A muffled oomph sounded behind me, but the hand over my mouth didn’t loosen. Then a voice whispered, “Katya, it’s me.”
My pulse slowed and I dragged in a deep breath.
Blaise’s hand dropped from my mouth to my shoulder.
“Damn it, Blaise. You could warn me next time.” His fingers warmed me, even through the fabric of my black leather jacket.
“I will, next time.” He nodded toward the young thugs. “I’ll take Jimmy. You go after the guy carrying the girl.”
“Why don’t I go after Jimmy and you take the others?” I pushed away from the brick wall and crept to the corner of the trash bin.
“You know I can move faster, and Jimmy’s on the run now.”
The sound of footsteps pounding through the alley reached me. “Fine. But don’t do anything until you see him make the sell.”
Blaise saluted me. “Be careful. Just because he’s carrying someone doesn’t mean he’s not dangerous.”
I nodded. “Same to ya. I don’t want to train a new partner.”
He chuckled softly, pressed a kiss to my lips and disappeared, moving so fast, he’d crossed the street before I could tell him how unprofessional it was to kiss your partner on duty.
Instead I shook my head. I couldn’t tell that demon anything.
Blaise did whatever the hell he wanted. Though he worked with the PIT crew, he wasn’t on the payroll and he came and went as he pleased.
I was glad he was on our side—not that I’d tell him that. The demon had a big head to begin with, thinking he was better than anybody else.
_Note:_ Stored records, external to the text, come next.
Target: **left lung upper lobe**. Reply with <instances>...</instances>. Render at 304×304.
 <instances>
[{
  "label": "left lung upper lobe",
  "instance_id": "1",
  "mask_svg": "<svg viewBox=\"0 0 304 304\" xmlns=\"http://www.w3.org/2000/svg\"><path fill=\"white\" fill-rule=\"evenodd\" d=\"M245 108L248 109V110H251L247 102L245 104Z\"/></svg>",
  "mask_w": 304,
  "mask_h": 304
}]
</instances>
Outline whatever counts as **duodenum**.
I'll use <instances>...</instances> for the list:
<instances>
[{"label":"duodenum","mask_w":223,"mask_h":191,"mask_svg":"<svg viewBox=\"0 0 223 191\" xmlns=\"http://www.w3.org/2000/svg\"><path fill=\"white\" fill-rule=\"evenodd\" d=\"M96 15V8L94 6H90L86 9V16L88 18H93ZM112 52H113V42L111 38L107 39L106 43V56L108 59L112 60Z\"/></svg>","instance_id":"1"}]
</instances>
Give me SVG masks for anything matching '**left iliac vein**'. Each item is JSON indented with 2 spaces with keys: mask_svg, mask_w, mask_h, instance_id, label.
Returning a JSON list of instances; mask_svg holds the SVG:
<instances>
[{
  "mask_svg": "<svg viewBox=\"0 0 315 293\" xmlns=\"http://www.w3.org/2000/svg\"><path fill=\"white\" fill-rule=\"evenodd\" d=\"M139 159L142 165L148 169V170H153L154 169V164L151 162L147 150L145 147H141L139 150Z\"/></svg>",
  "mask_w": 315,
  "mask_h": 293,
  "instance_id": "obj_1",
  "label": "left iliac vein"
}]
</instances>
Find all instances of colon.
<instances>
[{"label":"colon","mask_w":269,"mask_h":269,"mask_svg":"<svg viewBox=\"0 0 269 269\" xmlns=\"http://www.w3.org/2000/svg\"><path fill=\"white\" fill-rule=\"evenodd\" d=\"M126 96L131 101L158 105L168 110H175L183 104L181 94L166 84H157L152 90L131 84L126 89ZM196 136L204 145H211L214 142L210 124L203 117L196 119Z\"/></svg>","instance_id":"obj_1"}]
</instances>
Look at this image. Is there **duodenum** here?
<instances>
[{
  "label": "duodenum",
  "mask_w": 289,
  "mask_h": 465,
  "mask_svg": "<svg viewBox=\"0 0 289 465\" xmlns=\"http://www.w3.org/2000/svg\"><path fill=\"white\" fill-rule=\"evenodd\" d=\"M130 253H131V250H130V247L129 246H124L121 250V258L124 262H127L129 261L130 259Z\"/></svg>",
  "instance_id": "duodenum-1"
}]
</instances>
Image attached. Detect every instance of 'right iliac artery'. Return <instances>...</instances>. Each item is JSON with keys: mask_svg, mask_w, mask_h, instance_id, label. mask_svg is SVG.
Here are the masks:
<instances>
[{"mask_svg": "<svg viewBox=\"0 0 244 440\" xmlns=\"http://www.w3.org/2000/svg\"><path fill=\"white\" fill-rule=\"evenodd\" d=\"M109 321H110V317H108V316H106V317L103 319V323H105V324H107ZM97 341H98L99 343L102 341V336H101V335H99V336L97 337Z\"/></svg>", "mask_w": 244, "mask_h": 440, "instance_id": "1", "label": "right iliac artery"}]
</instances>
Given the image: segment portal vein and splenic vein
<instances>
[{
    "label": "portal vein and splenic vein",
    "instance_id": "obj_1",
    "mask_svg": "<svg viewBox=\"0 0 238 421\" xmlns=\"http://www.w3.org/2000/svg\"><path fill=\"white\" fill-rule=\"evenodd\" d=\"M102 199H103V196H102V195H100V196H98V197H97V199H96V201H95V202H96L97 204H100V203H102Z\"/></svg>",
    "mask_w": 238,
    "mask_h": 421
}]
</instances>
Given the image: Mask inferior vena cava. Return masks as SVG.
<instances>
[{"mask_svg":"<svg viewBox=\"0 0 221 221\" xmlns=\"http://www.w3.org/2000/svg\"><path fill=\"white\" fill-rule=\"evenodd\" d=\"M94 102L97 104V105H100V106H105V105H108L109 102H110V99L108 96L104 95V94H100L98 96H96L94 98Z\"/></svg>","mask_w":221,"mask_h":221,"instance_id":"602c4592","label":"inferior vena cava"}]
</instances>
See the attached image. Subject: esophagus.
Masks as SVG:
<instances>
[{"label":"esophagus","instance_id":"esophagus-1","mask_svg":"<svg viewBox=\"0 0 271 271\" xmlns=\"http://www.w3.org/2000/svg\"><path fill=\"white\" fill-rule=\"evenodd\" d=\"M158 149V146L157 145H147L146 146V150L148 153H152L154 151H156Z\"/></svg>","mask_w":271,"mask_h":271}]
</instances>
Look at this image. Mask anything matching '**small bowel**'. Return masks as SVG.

He had reason to think that. I’d seen him practically rip a man apart, limb for limb. The guy deserved it, but the incident reminded me that my partner had superhuman strength and speed.
Must be nice.
I was stuck with being a five-feet-two-inch female cop with big boobs and no respect. Well, at least no respect until I flattened a guy on the way to the locker room for pinching my ass. Since then, all of the cops of the Fifth Precinct had steered clear of me. Had I known that was all it took, I would have decked someone earlier.
I didn’t have time to put up with dumbass men who thought small meant weak. I’d been a cop a lot longer than some of them and didn’t put up with much. I could drop a perp with a bullet or tackle them and put the fear of God in them with hand-to-hand combat. Mostly because they didn’t expect a girl to be tough.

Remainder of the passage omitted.